I was excited see what this could do, but the moment I saw it was a one day trial, I was so turned off that I didn't even bother wasting my time even looking into it and just removed it.

If you want people to invest time investigating your product to see if it's a good fit, don't rush them. I know you are probably eager to turn this into a profitable product, but this is not how to approach people like me if you want to see any sort of return.

Maybe make a lite version that is free and make your paid option have all the extra bells and whistles in it, but please, don't do this.

ayewo - 2 days ago

Congrats on shipping!

Apart from the obvious question of why you didn't opt to open source the tool :), I'm genuinely curious about how you approached development.

How did you decide for this feature A: "I'll just spawn child processes and read the output of `x-y-z` and `a-b-c` CLI tools, while for feature B: "I'll drop-down to BSD sockets"? Perhaps you have a performance budget: if using the Apple-provided CLI utilities are not fast enough then you drop down to writing BSD sockets?

mindcrash - a day ago

I think your market would open up and grow spectacularly if you could make a version of this for Linux (and possibly BSD). OpenSwiftUI might be a great start for research.

Good luck!

hilti - 2 days ago

Looks cool, but what do you mean by cross-platform?

PingStalker is a modern, cross-platform network scanning app inspired by the specialized needs of IT, engineering, and network professionals.

oigursh - 12 hours ago

Would you consider extending the trial to 7-days so I don't have to urgently make it the whole focus of my day?

AnonC - a day ago

I don’t know if this will be useful for me (on a phone right now and need to see the details on a Mac). I was intrigued as well as surprised by a “one day trial” offer. I’ve usually seen seven day trials, 30 day trials, etc. One day seems too short to me. A longer trial and/or based on number of launches may be better.

pharos92 - a day ago

Looks like a great and useful app. I'll definitely buy it.

Have you seen PingDoctor? https://apps.apple.com/us/app/pingdoctor/id1350044974?mt=12

I quite often login to routers/firewalls to pull the ARP and Route Tables. If there was an option to add an API Key + REGEX + HOST/s for processing with a one-click button that'd be rad

AlecSchueler - a day ago

The software actually looks really cool but I would question if the name is working in your favour. "Stalker" is a very loaded word and many people will have negative emotional reactions to it. It feels like one step away from "NetworkRapist."

stwr - a day ago

Congrats on shipping! Looks like a great tool to add to my toolkit for a very modest price!

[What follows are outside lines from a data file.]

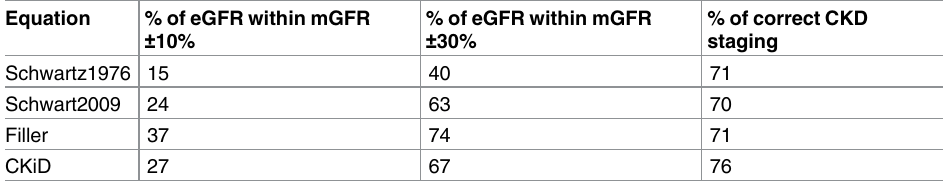
Table 4. Accuracy of GFR estimation by different equations.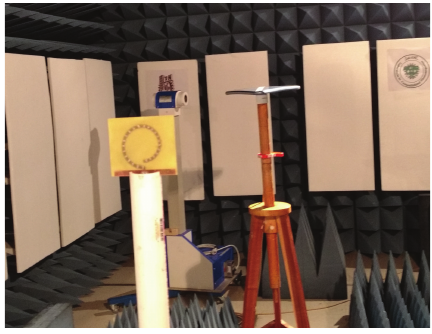
Figure 12: Magnitude versus frequency (measurement).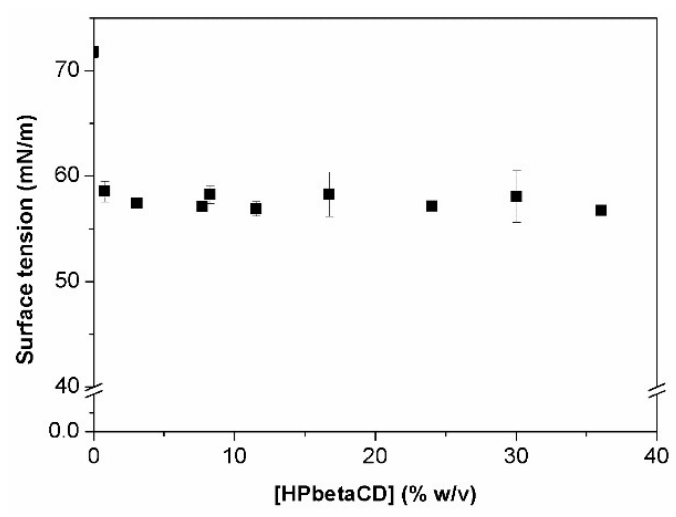
Figure 4. Surface tension variation with concentration of HPβCD aqueous solutions at 25 °C.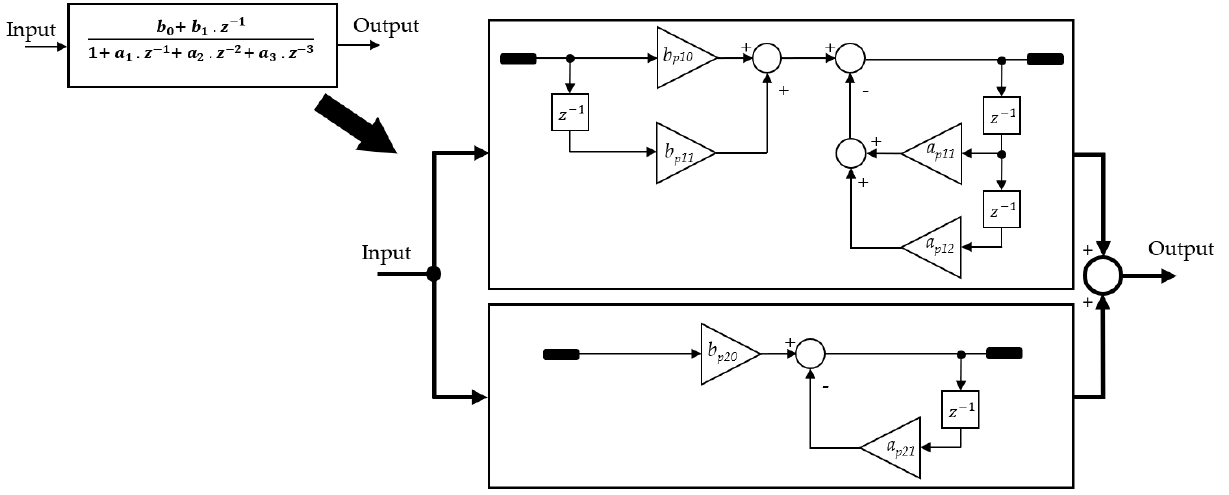
Figure 4. Parallel form of the implemented transfer functions.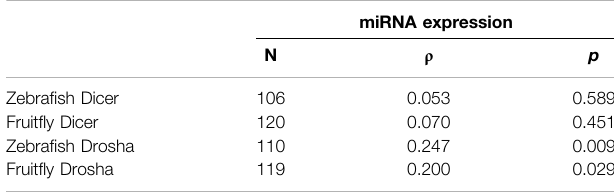
TABLE 1 | Correlation between Dicer and Drosha cleavage ef fi ciencies and global miRNA expression in vivo . Sample size (N), Spearman ’ s correlation coef fi cient ( ρ ), and p values are listed. Correlationswith p < 0.05 are marked in red. Rawdata are presented in Supplementary Tables S1 – S4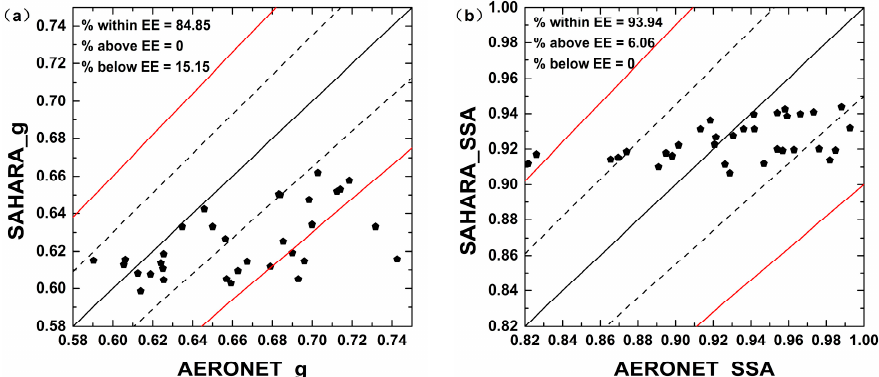
Figure 8. Comparison between SAHARA parameterization and Aerosol Robotic Network (AERONET) for asymmetry factor (g) ( a ) and single scattering albedo (SSA) ( b ). The red solid line indicates the 10% error envelope (EE) while the black dash and black dotted lines indicate the 1:1 line and 5% EE.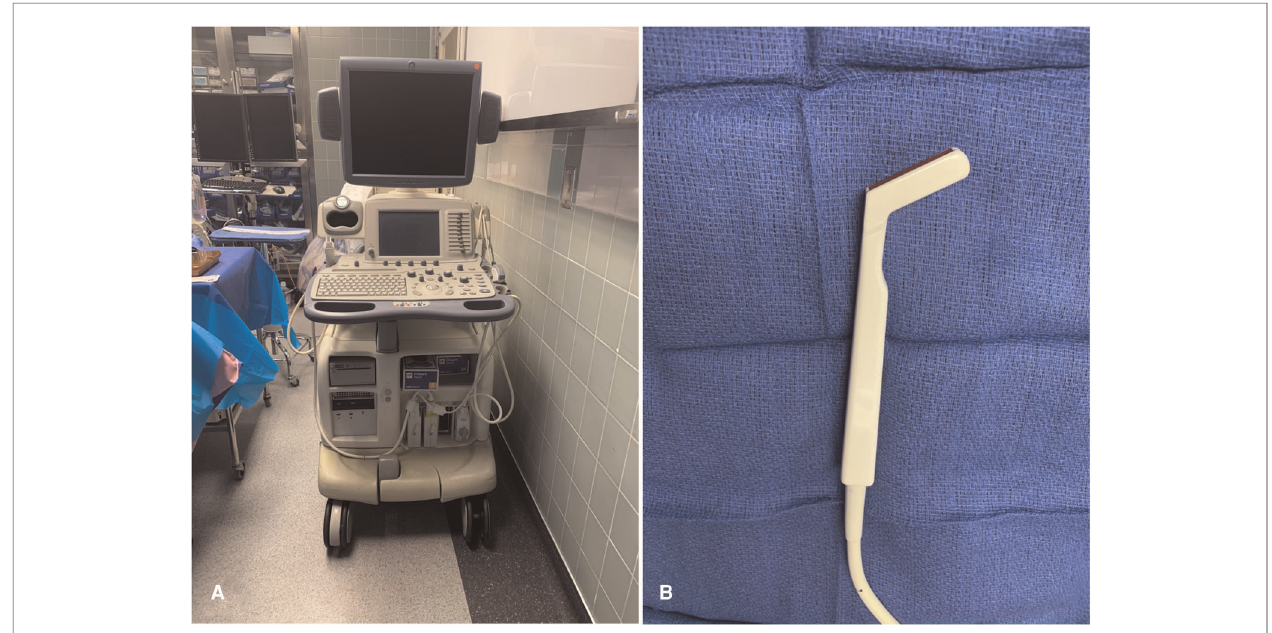
FIGURE 1 | ( A ) Intra-operative GE ultrasound used for measuring sigmoid sinus velocities. ( B ) The hockey stick probe used for measuring sigmoid sinus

Any big significant other features planned on the roadmap? Would be interesting to know what else you are planning to add over time. (If any)

easygenes - 2 days ago

Cool. For a moment I got excited and thought someone built an alternative to the crazy-spendy Ping Plotter. An always-running statistical view of traceroutes for multiple sites is something only they seem to be doing well.

alsetmusic - a day ago

Looks very cool. I'm especially impressed with the extensive documentation on day one. Well done!

c0nsumer - a day ago

Can you add wider channel width for wireless network captures? Your tool only offers 20 MHz and 40 MHz, but wdutil also offers 80 MHz and 160 MHz.

1over137 - 2 days ago

Thanks for supplying it outside Apple’s store!